2 of 38 comments (clear)

  1. Wait wait wait by gman003 · · Score: 5, Funny

    What is this? A case of the system working? A government body charged with regulating corporations doing its job competently (not being lax, but not being unreasonably strict), the corporation making reasonable and beneficial changes, and the entire thing being resolved in a civil and logical manner?

    And to make things worse, it's a relevant, timely article on Slashdot with an accurate summary and non-sensationalist headline.

    Did I miss something? Was the 2011 World Peace and Utopia Act passed without me noticing? Is it opposite day?

    1. Re:Wait wait wait by Cimexus · · Score: 5, Interesting

      Yep. The ACCC is one government body that is very well respected here in Australia and usually (though not always) fights the good fight.
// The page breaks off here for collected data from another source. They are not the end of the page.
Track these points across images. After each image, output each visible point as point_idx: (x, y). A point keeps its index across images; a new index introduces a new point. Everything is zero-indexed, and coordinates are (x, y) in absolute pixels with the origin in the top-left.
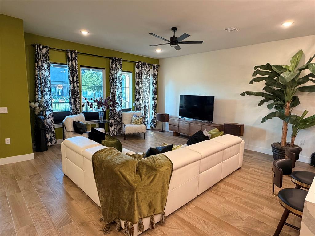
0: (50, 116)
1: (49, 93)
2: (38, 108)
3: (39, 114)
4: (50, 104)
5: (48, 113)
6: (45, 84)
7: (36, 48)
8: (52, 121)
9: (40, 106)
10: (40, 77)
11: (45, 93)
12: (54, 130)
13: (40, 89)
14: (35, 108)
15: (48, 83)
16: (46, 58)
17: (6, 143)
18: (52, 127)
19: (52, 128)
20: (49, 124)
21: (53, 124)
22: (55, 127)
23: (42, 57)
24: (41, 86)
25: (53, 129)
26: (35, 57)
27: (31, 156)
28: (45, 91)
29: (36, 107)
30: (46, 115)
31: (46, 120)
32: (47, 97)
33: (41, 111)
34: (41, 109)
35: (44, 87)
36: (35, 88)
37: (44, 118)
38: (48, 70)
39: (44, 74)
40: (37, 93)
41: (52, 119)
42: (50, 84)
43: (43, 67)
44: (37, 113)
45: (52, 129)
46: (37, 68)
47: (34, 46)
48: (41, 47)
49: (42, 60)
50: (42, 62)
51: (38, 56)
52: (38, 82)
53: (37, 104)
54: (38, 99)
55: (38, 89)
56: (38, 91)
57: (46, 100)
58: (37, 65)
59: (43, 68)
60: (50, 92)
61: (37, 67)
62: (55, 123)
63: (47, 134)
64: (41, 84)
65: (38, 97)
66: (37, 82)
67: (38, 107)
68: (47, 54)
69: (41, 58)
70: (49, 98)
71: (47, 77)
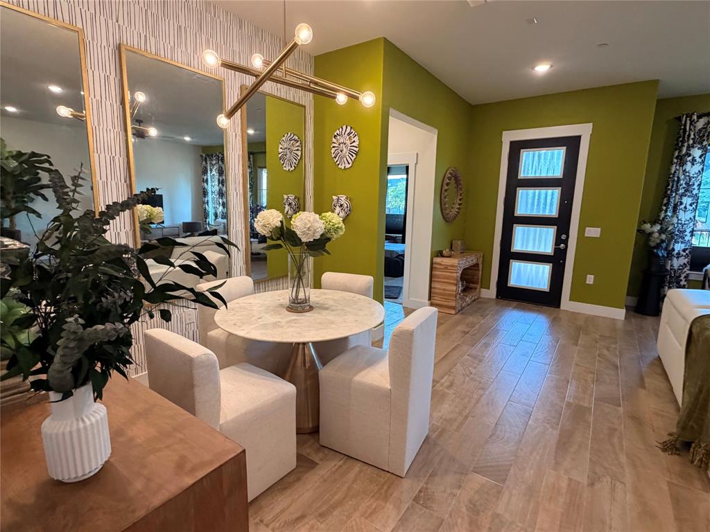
0: (684, 254)
1: (691, 208)
2: (656, 235)
3: (658, 246)
4: (688, 231)
5: (679, 247)
6: (685, 191)
7: (683, 122)
8: (684, 264)
9: (661, 231)
10: (678, 178)
11: (682, 206)
12: (685, 283)
13: (672, 200)
14: (650, 234)
15: (695, 187)
16: (704, 136)
17: (587, 282)
18: (683, 276)
19: (682, 278)
20: (676, 268)
21: (685, 270)
22: (690, 278)
23: (692, 136)
24: (676, 194)
25: (684, 280)
26: (677, 140)
27: (619, 314)
28: (681, 203)
29: (653, 233)
30: (673, 250)
31: (671, 260)
32: (684, 216)
33: (663, 241)
34: (664, 237)
35: (683, 195)
36: (664, 198)
37: (665, 255)
38: (700, 160)
39: (687, 170)
40: (664, 208)
41: (687, 260)
42: (699, 189)
43: (690, 155)
44: (652, 244)
45: (681, 280)
46: (675, 160)
47: (679, 119)
48: (695, 117)
49: (691, 142)
50: (689, 148)
51: (684, 138)
52: (672, 187)
53: (657, 227)
54: (663, 219)
55: (669, 200)
56: (667, 205)
57: (680, 222)
58: (676, 154)
59: (690, 158)
60: (694, 206)
61: (677, 158)
62: (691, 270)
63: (667, 288)
64: (677, 189)
65: (665, 216)
66: (670, 187)
67: (657, 234)
68: (706, 128)
69: (688, 140)
70: (691, 218)
71: (695, 176)
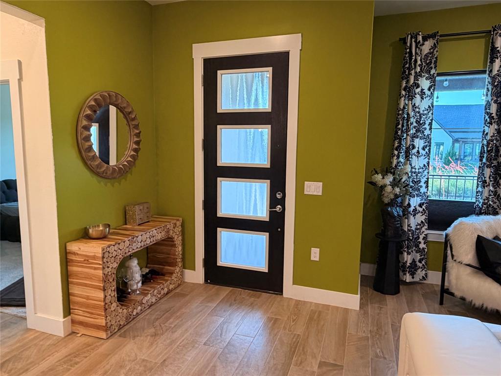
0: (421, 210)
1: (424, 153)
2: (389, 189)
3: (392, 203)
4: (423, 180)
5: (415, 202)
6: (416, 131)
7: (408, 45)
8: (422, 222)
9: (395, 184)
10: (408, 114)
11: (415, 151)
12: (424, 246)
13: (403, 143)
14: (383, 187)
15: (427, 126)
16: (431, 62)
17: (312, 258)
18: (421, 237)
19: (421, 240)
20: (413, 228)
21: (423, 229)
22: (429, 239)
23: (419, 62)
24: (407, 135)
25: (423, 242)
26: (404, 66)
27: (352, 301)
28: (414, 147)
29: (385, 186)
30: (409, 205)
31: (408, 218)
32: (417, 162)
33: (397, 196)
34: (397, 190)
35: (414, 137)
36: (394, 141)
37: (401, 213)
38: (429, 93)
39: (417, 105)
40: (396, 152)
41: (424, 217)
42: (431, 129)
43: (418, 86)
44: (386, 200)
45: (420, 243)
46: (403, 93)
47: (404, 41)
48: (420, 38)
49: (418, 69)
50: (417, 76)
51: (410, 64)
52: (403, 126)
53: (389, 179)
54: (396, 166)
55: (400, 143)
56: (398, 148)
57: (413, 170)
58: (404, 85)
59: (418, 90)
60: (427, 150)
61: (405, 89)
62: (429, 228)
63: (406, 254)
64: (408, 130)
65: (398, 163)
66: (400, 126)
67: (390, 187)
68: (433, 52)
69: (415, 67)
70: (424, 165)
71: (426, 112)
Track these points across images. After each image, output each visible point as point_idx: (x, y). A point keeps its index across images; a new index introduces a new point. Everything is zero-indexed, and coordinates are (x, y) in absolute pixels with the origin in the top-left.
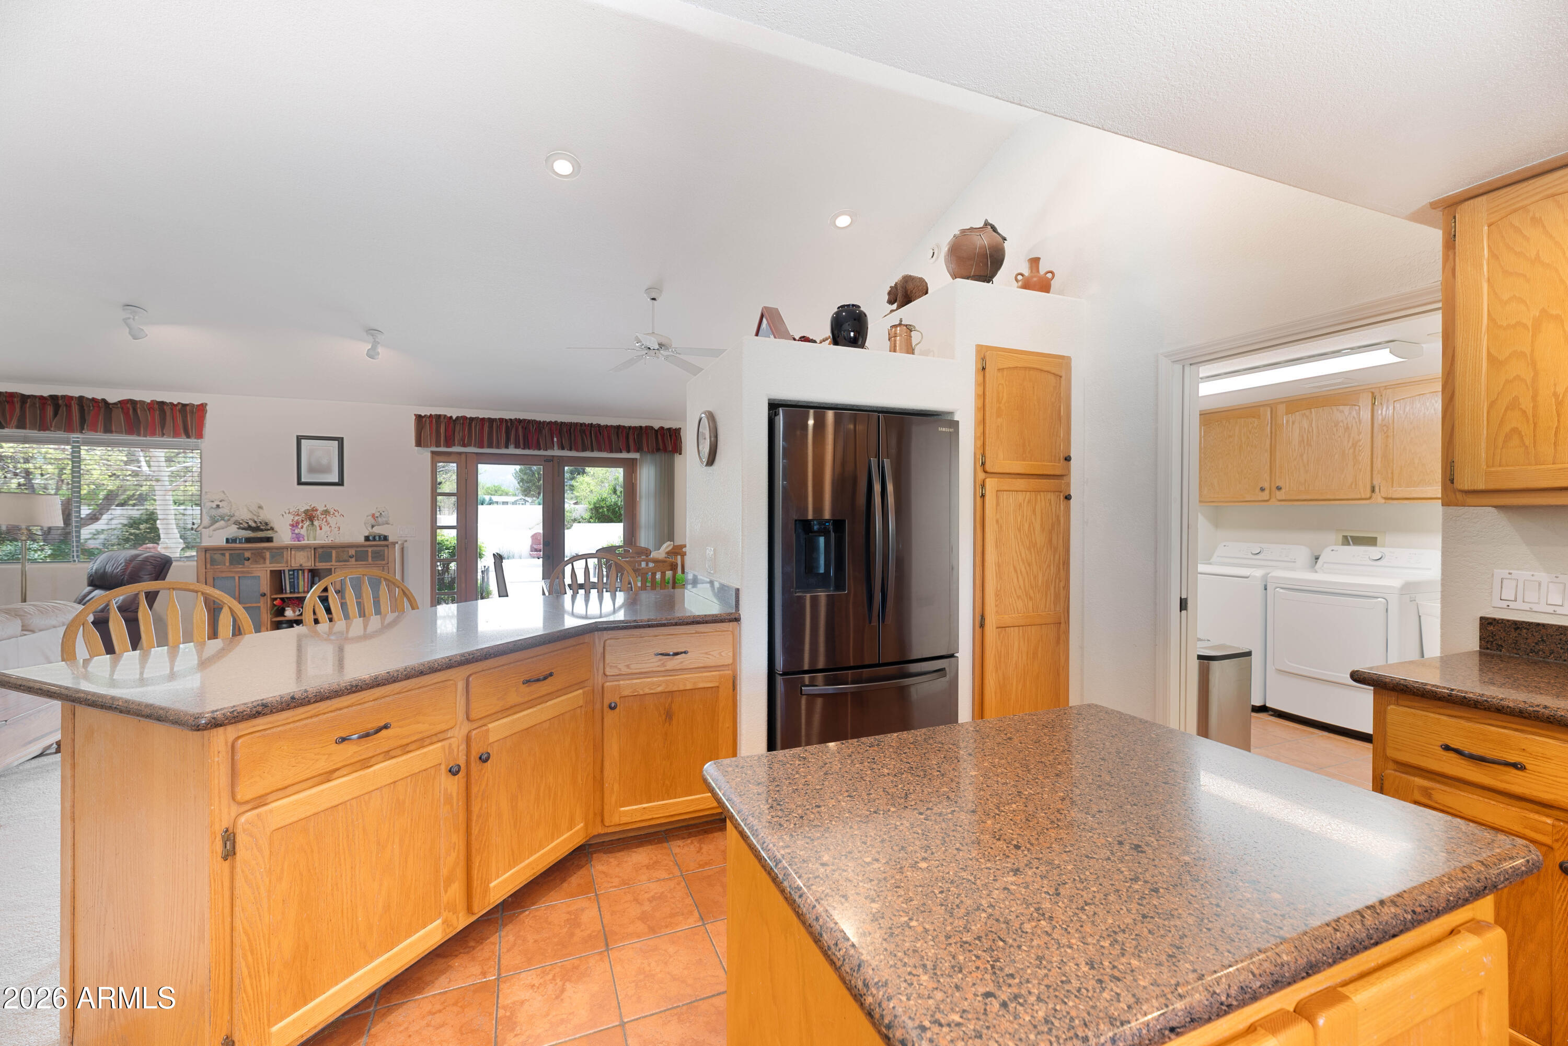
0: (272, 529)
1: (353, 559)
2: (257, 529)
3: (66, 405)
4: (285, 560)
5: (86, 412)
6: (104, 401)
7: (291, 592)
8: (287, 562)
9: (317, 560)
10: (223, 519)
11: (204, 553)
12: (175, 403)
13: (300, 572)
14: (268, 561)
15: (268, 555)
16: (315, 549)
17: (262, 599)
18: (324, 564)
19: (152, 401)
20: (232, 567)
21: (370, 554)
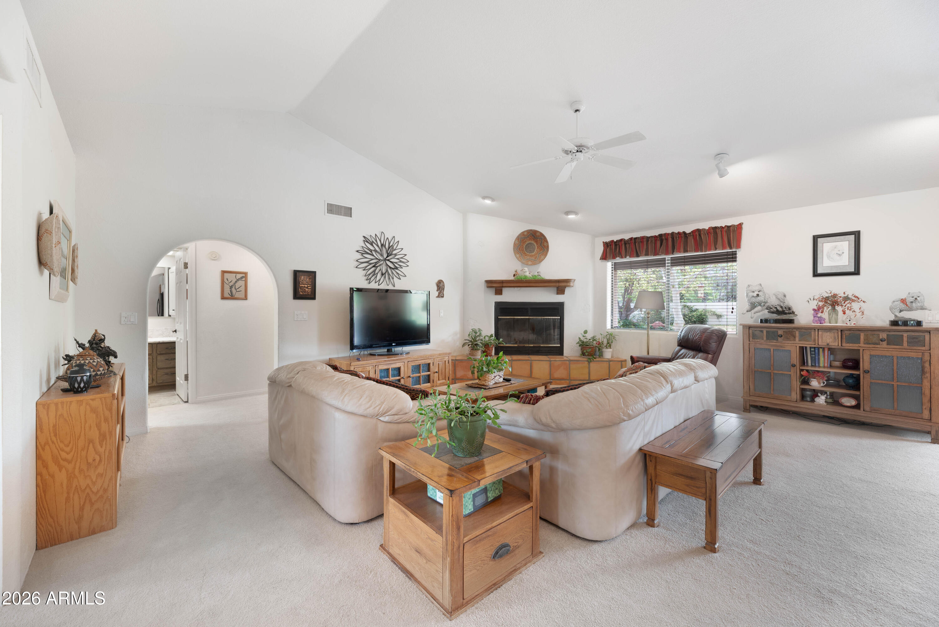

They are the reason that things like DVD region locking isn't permitted here (DVD players in Australia are sold region-unlocked, capable of playing any disc). They are the reason we have a pretty competitive mobile phone and internet industry compared to many places (lots of choice of ISPs and phone companies compared to the US). They are the reason why there are certain automatic levels of quality guarantees and warranties for all products purchased in Australia that cannot be avoided by vendors no matter what disclaimers they may choose to write in the fine print.

      TBH most Australian government bodies/public authorities, except the legislature itself, are run pretty competently and rank well by world standards of transparency/anti-corruption (though not as well as our friends across the Tasman in New Zealand - who are consistently at the very top of that list).

      It's just the politicians (legislature) themselves that seem to be the idiots, mostly (especially at the moment with our minority-government situation and petty squabbles over relatively insignificant issues). But Australians don't have the same level of mistrust of government in general that they seem to in the US (where anything run by government is assumed to be inefficient and/or corrupt by default). Because on the whole, they do a decent job and keep this country running pretty smoothly (and importantly in the current economic climate - solvently, with low sovereign debt).